Snow prevented my progress down the I-80 and forced me to take cover here in Laramie. A happy detour was always my reaction, but I never guessed so monumental an event would ensue.

Woe to those who’s plans n’er go astray.

For me, the snow prevented my progress down the I-80 and forced me to take cover here in Laramie. A happy detour, I must confess, but I never imagined such a memorable experience to ensue.

St. Matthew’s I admired from the moment I rode into town. It’s an Episcopal Cathedral located at 3rd and E. Ivinson Street. It is a Cathedral, and the seat of the Diocese of Wyoming, but its proportions are not immense and its design is only handsomely ornate.

It was Sunday, so I thought my chances of getting a peek inside were good, and the door was open. Inside, a few parishioners were lingering after mass, and I was greeted graciously, though inquisitively, “What do you want?”.

I said, I’d like to know about the building, and was introduced to Punch, the acting Deacon, who is a cheerful fellow with a British accent, and versed in every detail about the church.

While we were talking, Michael, a faithful volunteer shows up and asks Punch about resetting the clock in the tower – apparently it’s hanging up on the quarter hour and causing the bells to miss chine Westminster.

Punch tells Michael it’s too difficult to explain, but he’s happy to show him – and he invites me to join them.

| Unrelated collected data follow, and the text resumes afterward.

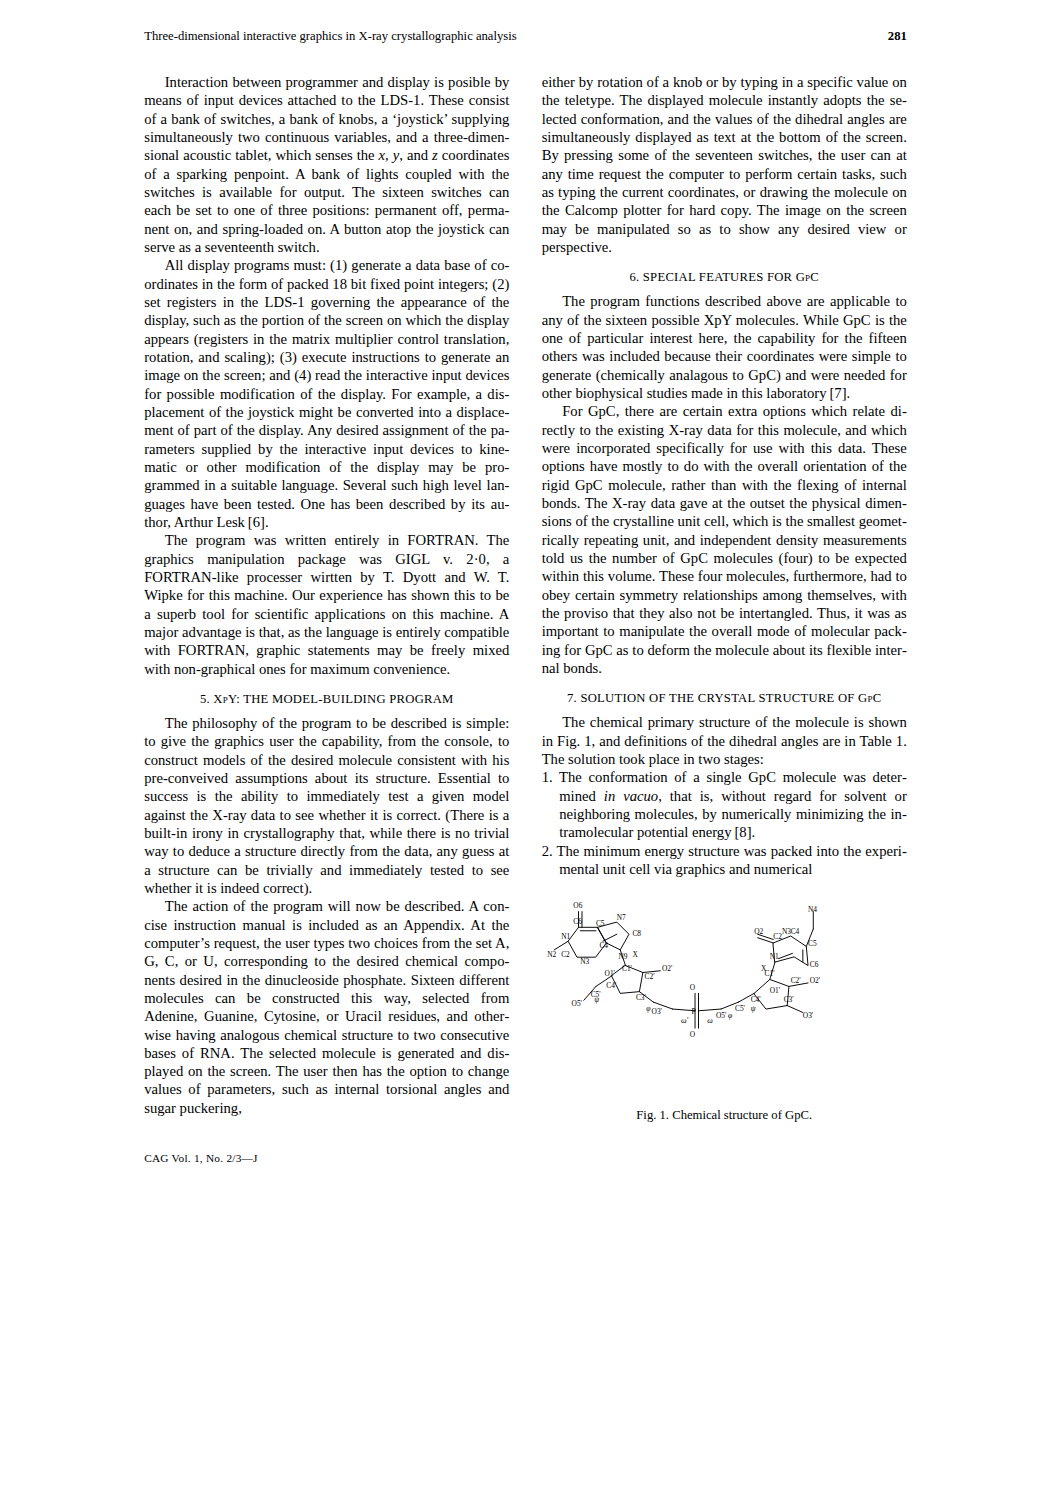Three-dimensional interactive graphics in X-ray crystallographic analysis 281
Interaction between programmer and display is posible by means of input devices attached to the LDS-1. These consist of a bank of switches, a bank of knobs, a ‘joystick’ supplying simultaneously two continuous variables, and a three-dimensional acoustic tablet, which senses the x, y, and z coordinates of a sparking penpoint. A bank of lights coupled with the switches is available for output. The sixteen switches can each be set to one of three positions: permanent off, permanent on, and spring-loaded on. A button atop the joystick can serve as a seventeenth switch.
All display programs must: (1) generate a data base of coordinates in the form of packed 18 bit fixed point integers; (2) set registers in the LDS-1 governing the appearance of the display, such as the portion of the screen on which the display appears (registers in the matrix multiplier control translation, rotation, and scaling); (3) execute instructions to generate an image on the screen; and (4) read the interactive input devices for possible modification of the display. For example, a displacement of the joystick might be converted into a displacement of part of the display. Any desired assignment of the parameters supplied by the interactive input devices to kinematic or other modification of the display may be programmed in a suitable language. Several such high level languages have been tested. One has been described by its author, Arthur Lesk [6].
The program was written entirely in FORTRAN. The graphics manipulation package was GIGL v. 2·0, a FORTRAN-like processer wirtten by T. Dyott and W. T. Wipke for this machine. Our experience has shown this to be a superb tool for scientific applications on this machine. A major advantage is that, as the language is entirely compatible with FORTRAN, graphic statements may be freely mixed with non-graphical ones for maximum convenience.
5. XpY: THE MODEL-BUILDING PROGRAM
The philosophy of the program to be described is simple: to give the graphics user the capability, from the console, to construct models of the desired molecule consistent with his pre-conveived assumptions about its structure. Essential to success is the ability to immediately test a given model against the X-ray data to see whether it is correct. (There is a built-in irony in crystallography that, while there is no trivial way to deduce a structure directly from the data, any guess at a structure can be trivially and immediately tested to see whether it is indeed correct).
The action of the program will now be described. A concise instruction manual is included as an Appendix. At the computer’s request, the user types two choices from the set A, G, C, or U, corresponding to the desired chemical components desired in the dinucleoside phosphate. Sixteen different molecules can be constructed this way, selected from Adenine, Guanine, Cytosine, or Uracil residues, and otherwise having analogous chemical structure to two consecutive bases of RNA. The selected molecule is generated and displayed on the screen. The user then has the option to change values of parameters, such as internal torsional angles and sugar puckering,
either by rotation of a knob or by typing in a specific value on the teletype. The displayed molecule instantly adopts the selected conformation, and the values of the dihedral angles are simultaneously displayed as text at the bottom of the screen. By pressing some of the seventeen switches, the user can at any time request the computer to perform certain tasks, such as typing the current coordinates, or drawing the molecule on the Calcomp plotter for hard copy. The image on the screen may be manipulated so as to show any desired view or perspective.
6. SPECIAL FEATURES FOR GpC
The program functions described above are applicable to any of the sixteen possible XpY molecules. While GpC is the one of particular interest here, the capability for the fifteen others was included because their coordinates were simple to generate (chemically analagous to GpC) and were needed for other biophysical studies made in this laboratory [7].
For GpC, there are certain extra options which relate directly to the existing X-ray data for this molecule, and which were incorporated specifically for use with this data. These options have mostly to do with the overall orientation of the rigid GpC molecule, rather than with the flexing of internal bonds. The X-ray data gave at the outset the physical dimensions of the crystalline unit cell, which is the smallest geometrically repeating unit, and independent density measurements told us the number of GpC molecules (four) to be expected within this volume. These four molecules, furthermore, had to obey certain symmetry relationships among themselves, with the proviso that they also not be intertangled. Thus, it was as important to manipulate the overall mode of molecular packing for GpC as to deform the molecule about its flexible internal bonds.
7. SOLUTION OF THE CRYSTAL STRUCTURE OF GpC
The chemical primary structure of the molecule is shown in Fig. 1, and definitions of the dihedral angles are in Table 1. The solution took place in two stages:
1. The conformation of a single GpC molecule was determined in vacuo, that is, without regard for solvent or neighboring molecules, by numerically minimizing the intramolecular potential energy [8].
2. The minimum energy structure was packed into the experimental unit cell via graphics and numerical
O6 C6 N1 C2 N2 N3 C5 N7 C8 C4 N9 X C1' C2' O2' O1' C4' C5' O5' C3' O3' O P O O5' C5' C4' C1' C2' O2' O1' C3' O3' N1 C6 C5 C4 C2 O2 N3 N4 X ψ φ ω' ω φ ψ
Fig. 1. Chemical structure of GpC.
CAG Vol. 1, No. 2/3—J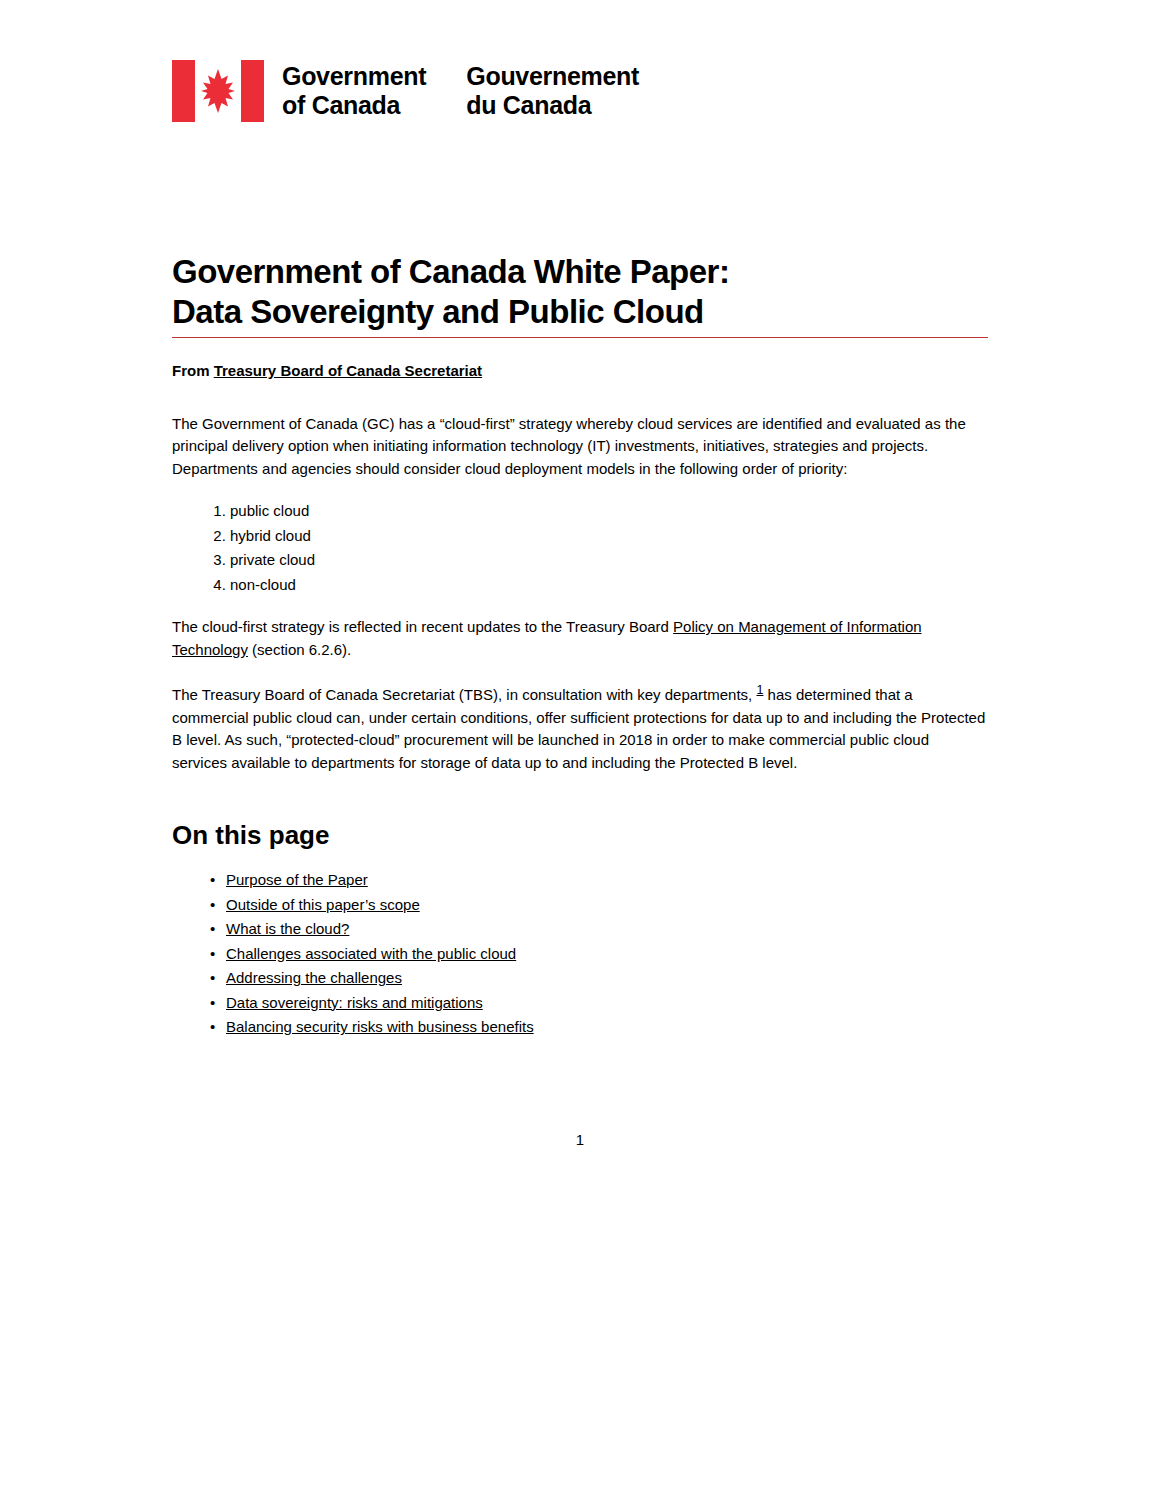Government
of Canada
Gouvernement
du Canada
Government of Canada White Paper:
Data Sovereignty and Public Cloud
From Treasury Board of Canada Secretariat
The Government of Canada (GC) has a “cloud-first” strategy whereby cloud services are identified and evaluated as the principal delivery option when initiating information technology (IT) investments, initiatives, strategies and projects. Departments and agencies should consider cloud deployment models in the following order of priority:
public cloud
hybrid cloud
private cloud
non-cloud
The cloud-first strategy is reflected in recent updates to the Treasury Board Policy on Management of Information Technology (section 6.2.6).
The Treasury Board of Canada Secretariat (TBS), in consultation with key departments, 1 has determined that a commercial public cloud can, under certain conditions, offer sufficient protections for data up to and including the Protected B level. As such, “protected-cloud” procurement will be launched in 2018 in order to make commercial public cloud services available to departments for storage of data up to and including the Protected B level.
On this page
Purpose of the Paper
Outside of this paper’s scope
What is the cloud?
Challenges associated with the public cloud
Addressing the challenges
Data sovereignty: risks and mitigations
Balancing security risks with business benefits
1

We climb a narrow ladder bolted to the wall, up two flights, then through a small hatch in the ceiling. Inside this first section are stacks of bellows built into a large wood frame, resembling bread in a baker’s rack – though these loaves are twenty four inches wide and three feet in length. The bellows chine the bells when activated from the organ console in the nave below.

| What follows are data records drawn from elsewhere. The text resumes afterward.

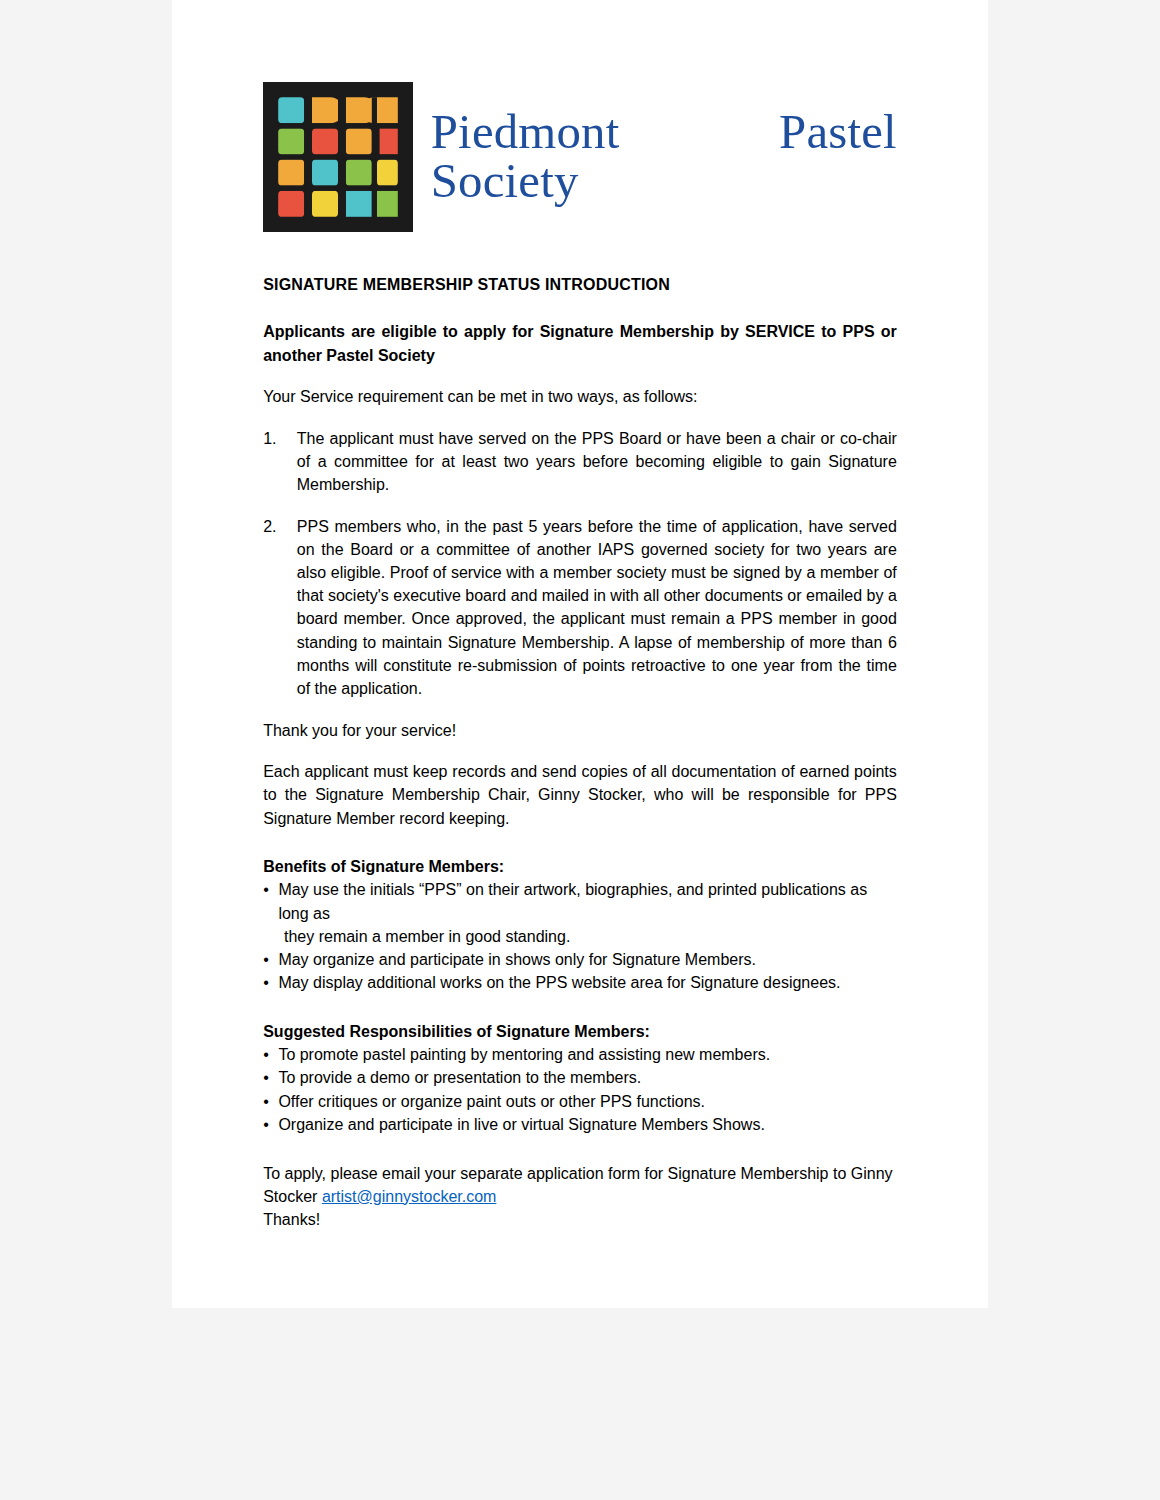Piedmont Pastel Society
SIGNATURE MEMBERSHIP STATUS INTRODUCTION
Applicants are eligible to apply for Signature Membership by SERVICE to PPS or another Pastel Society
Your Service requirement can be met in two ways, as follows:
The applicant must have served on the PPS Board or have been a chair or co-chair of a committee for at least two years before becoming eligible to gain Signature Membership.
PPS members who, in the past 5 years before the time of application, have served on the Board or a committee of another IAPS governed society for two years are also eligible. Proof of service with a member society must be signed by a member of that society's executive board and mailed in with all other documents or emailed by a board member. Once approved, the applicant must remain a PPS member in good standing to maintain Signature Membership. A lapse of membership of more than 6 months will constitute re-submission of points retroactive to one year from the time of the application.
Thank you for your service!
Each applicant must keep records and send copies of all documentation of earned points to the Signature Membership Chair, Ginny Stocker, who will be responsible for PPS Signature Member record keeping.
Benefits of Signature Members:
May use the initials “PPS” on their artwork, biographies, and printed publications as long asthey remain a member in good standing.
May organize and participate in shows only for Signature Members.
May display additional works on the PPS website area for Signature designees.
Suggested Responsibilities of Signature Members:
To promote pastel painting by mentoring and assisting new members.
To provide a demo or presentation to the members.
Offer critiques or organize paint outs or other PPS functions.
Organize and participate in live or virtual Signature Members Shows.
To apply, please email your separate application form for Signature Membership to Ginny
Stocker artist@ginnystocker.com
Thanks!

The next section up is where the eleven bells are hung – all of them lovely and dusted with snow.

Above that is a space with only enough headroom to squat. Here’s where the links to the three clock faces are located, and, due to the frequent high winds outside, all three faces tell different times – so you can never be late to mass. The weights, which power the clock, and the pendulum, also share this space. They hang through roughly sawed holes in the floor above. It gives them the length they need to descend or swing. The clock is rewound once each week – the main drive train is still wound by hand.

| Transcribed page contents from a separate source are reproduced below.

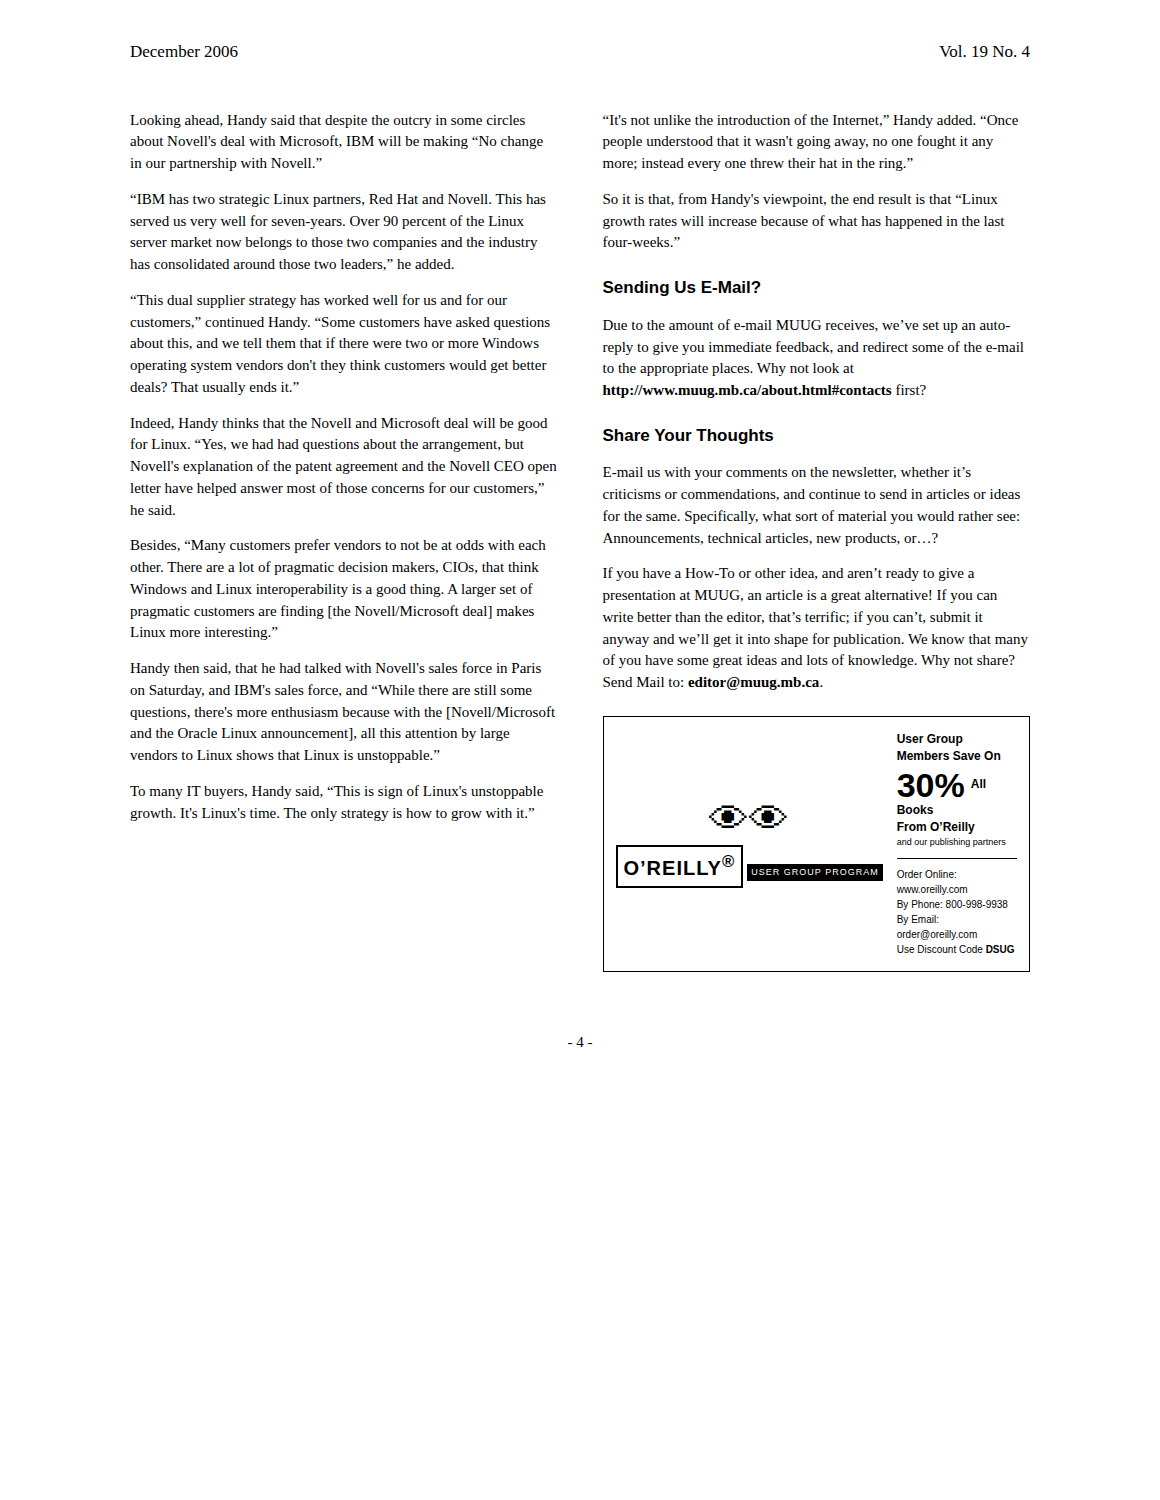December 2006
Vol. 19 No. 4
Looking ahead, Handy said that despite the outcry in some circles about Novell's deal with Microsoft, IBM will be making “No change in our partnership with Novell.”
“IBM has two strategic Linux partners, Red Hat and Novell. This has served us very well for seven-years. Over 90 percent of the Linux server market now belongs to those two companies and the industry has consolidated around those two leaders,” he added.
“This dual supplier strategy has worked well for us and for our customers,” continued Handy. “Some customers have asked questions about this, and we tell them that if there were two or more Windows operating system vendors don't they think customers would get better deals? That usually ends it.”
Indeed, Handy thinks that the Novell and Microsoft deal will be good for Linux. “Yes, we had had questions about the arrangement, but Novell's explanation of the patent agreement and the Novell CEO open letter have helped answer most of those concerns for our customers,” he said.
Besides, “Many customers prefer vendors to not be at odds with each other. There are a lot of pragmatic decision makers, CIOs, that think Windows and Linux interoperability is a good thing. A larger set of pragmatic customers are finding [the Novell/Microsoft deal] makes Linux more interesting.”
Handy then said, that he had talked with Novell's sales force in Paris on Saturday, and IBM's sales force, and “While there are still some questions, there's more enthusiasm because with the [Novell/Microsoft and the Oracle Linux announcement], all this attention by large vendors to Linux shows that Linux is unstoppable.”
To many IT buyers, Handy said, “This is sign of Linux's unstoppable growth. It's Linux's time. The only strategy is how to grow with it.”
“It's not unlike the introduction of the Internet,” Handy added. “Once people understood that it wasn't going away, no one fought it any more; instead every one threw their hat in the ring.”
So it is that, from Handy's viewpoint, the end result is that “Linux growth rates will increase because of what has happened in the last four-weeks.”
Sending Us E-Mail?
Due to the amount of e-mail MUUG receives, we’ve set up an auto-reply to give you immediate feedback, and redirect some of the e-mail to the appropriate places. Why not look at http://www.muug.mb.ca/about.html#contacts first?
Share Your Thoughts
E-mail us with your comments on the newsletter, whether it’s criticisms or commendations, and continue to send in articles or ideas for the same. Specifically, what sort of material you would rather see: Announcements, technical articles, new products, or…?
If you have a How-To or other idea, and aren’t ready to give a presentation at MUUG, an article is a great alternative! If you can write better than the editor, that’s terrific; if you can’t, submit it anyway and we’ll get it into shape for publication. We know that many of you have some great ideas and lots of knowledge. Why not share? Send Mail to: editor@muug.mb.ca.
👁👁
O’REILLY®
USER GROUP PROGRAM
User Group Members Save On
30% All Books
From O’Reilly
and our publishing partners
Order Online: www.oreilly.com
By Phone: 800-998-9938
By Email: order@oreilly.com
Use Discount Code DSUG
- 4 -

And, finally, above that, is the clock – which appears to be a collision of cogs and eccentric sprockets of well lubed shapes and sizes – all making a concerted effort to keep time from running away. The paddles of the two governors are the size of coffee table books, and the whole assembly rides in a cast iron base, painted Kelly green, with E. Howard Watch & Clock Company written across the front in raised letters.

The three of us stood in the belly of the highest steeple in the country, with scarcely enough room for the mechanism itself, while Punch – perfectly familiar with procedures – explained how to stop the clock, disengage the chine train, investigate the problem, then advance the time to make up for the interruption we caused in the pendulum’s swing.

Plans and time are but play things for chance and fate.